While Africa’s SDGs encompass transitioning to cleaner fuels by upgrading refineries and infrastructure and driving industrialisation and innovation, Kragha stated that goals would remain elusive unless the continent maximised high-value products that address local and export markets.

The African Union had made move to adopt AFRI Clean Fuels Roadmap being championed by ARA to harmonise cleaner fuel specifications thereby reducing sulphur in fuels from about 150 ppm to 10 ppm by 2030.

While the Nigeria Natural Resource Charter (NNRC), in its Benchmark Exercise Report (BER), revealed that Nigeria had made N83 trillion from oil and gas in the last 37 years, over N10.7 trillion was spent on petrol subsidy between 2006 and 2019.

Decrying continuous dependency on importation amid dismal performance of refineries, industry players have insisted that Nigeria had no alternative than to rehabilitate its refineries.

They backed the move for the NNPC to revive the Port Harcourt Refinery, stating that it was the only solution, especially as its assets could become scraps should other private refineries come on board.

Former management staff at the NNPC, Diran Fawibe, noted the burden of subsidy and importation of fuels despite Nigeria’s leading position in crude oil production as shameful.

According to him, rehabilitating the refineries remained in the best interest of Nigeria, adding that the assets could be as good as scrap if other private come begin operation.

The mineral/energy resource economist and former president of the Nigerian Association for Energy Economists (NAEE), Wunmi Iledare, said the country had necessary human financial resources to make the oil sector work instead of depending on other countries.

“There is no alternative in my opinion to rehabilitation,” he said, stating, “Nigeria has what it takes to turn the sector around.”
According to him, there was a need to use capable hands in running the refineries.

Iledare added that, while the refineries remained NNPC assets, what the Corporation does with them must be an apolitical board decision.

He also stressed the need to overhaul the assets in a cost-effective manner before the refineries become “nothing but scrap.”

“I bet that if Dangote Refinery becomes operational before the revamp, those four refineries might become nothing more than the Nigeria Airways’ assets of old. God forbid and that is why NNPC is scrambling to do what needs to be done,” Iledare stated.

A former Director-General, West African Institute for Financial and Economic Management (WAIFEM), and professor of Economics and Public Policy, University of Uyo, Akpan Ekpo, had also told The Guardian that the nation’s refineries must be commercialised, stressing that the poor performance of the assets was a national disgrace and a setback to Nigeria’s development.

According to him, the Buhari administration must call for a deep discussion to ensure immediate blockage of all leakages coming from the facilities.

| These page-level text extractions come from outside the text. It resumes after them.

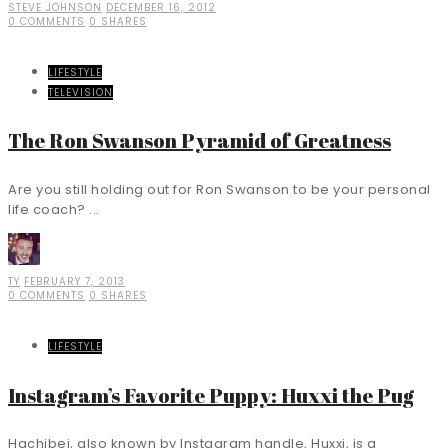
STEVE JOHNSON
DECEMBER 16, 2012
0 COMMENTS
0 SHARES
LIFESTYLE
TELEVISION
The Ron Swanson Pyramid of Greatness
Are you still holding out for Ron Swanson to be your personal
life coach? ...
TY
FEBRUARY 7, 2013
0 COMMENTS
0 SHARES
LIFESTYLE
Instagram’s Favorite Puppy: Huxxi the Pug
Hachibei, also known by Instagram handle, Huxxi, is a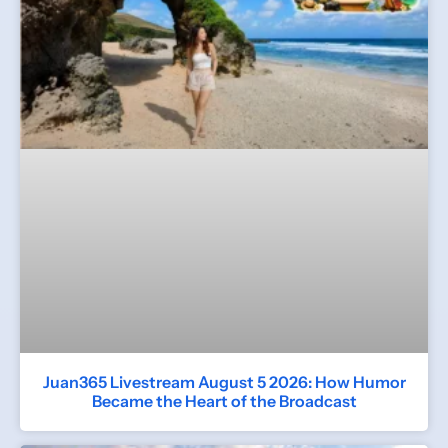
Juan365 Livestream August 5 2026: How Humor
Became the Heart of the Broadcast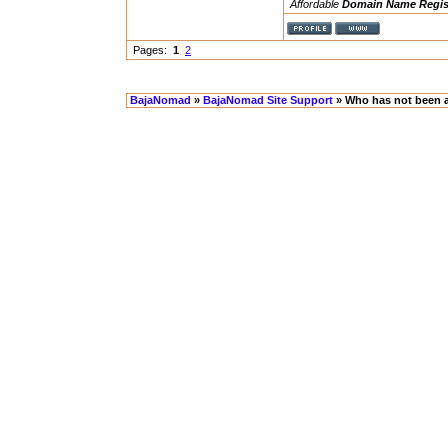
Affordable
Domain Name Regis
Pages:
1
2
BajaNomad
»
BajaNomad Site Support
» Who has not been a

“So much money has gone into the refineries, and this has been a long-standing problem. The entire oil sector has to be revamped. The losses are real. So, we should commercialise all the refineries, as we cannot continue this way,” Ekpo said.

Chief Executive Officer, Mudiame International Limited, and Mudiame Welding Institute Limited, Sunny Eromosele, also argued that leaving the assets in private hands remained a viable solution for the refineries.

Eromosele, who noted that the lingering challenge was surmountable, added that keeping the assets in government’s care would limit the need to diversify the economy from oil. He alleged that NNPC’s perpetual interest in the refineries was an indication that the Corporation was using them to divert public funds into private pockets.

“We need to privatise the refineries. Those refineries are only a way of funnelling money into private pockets. We need to channel the money into economic diversification,” he said.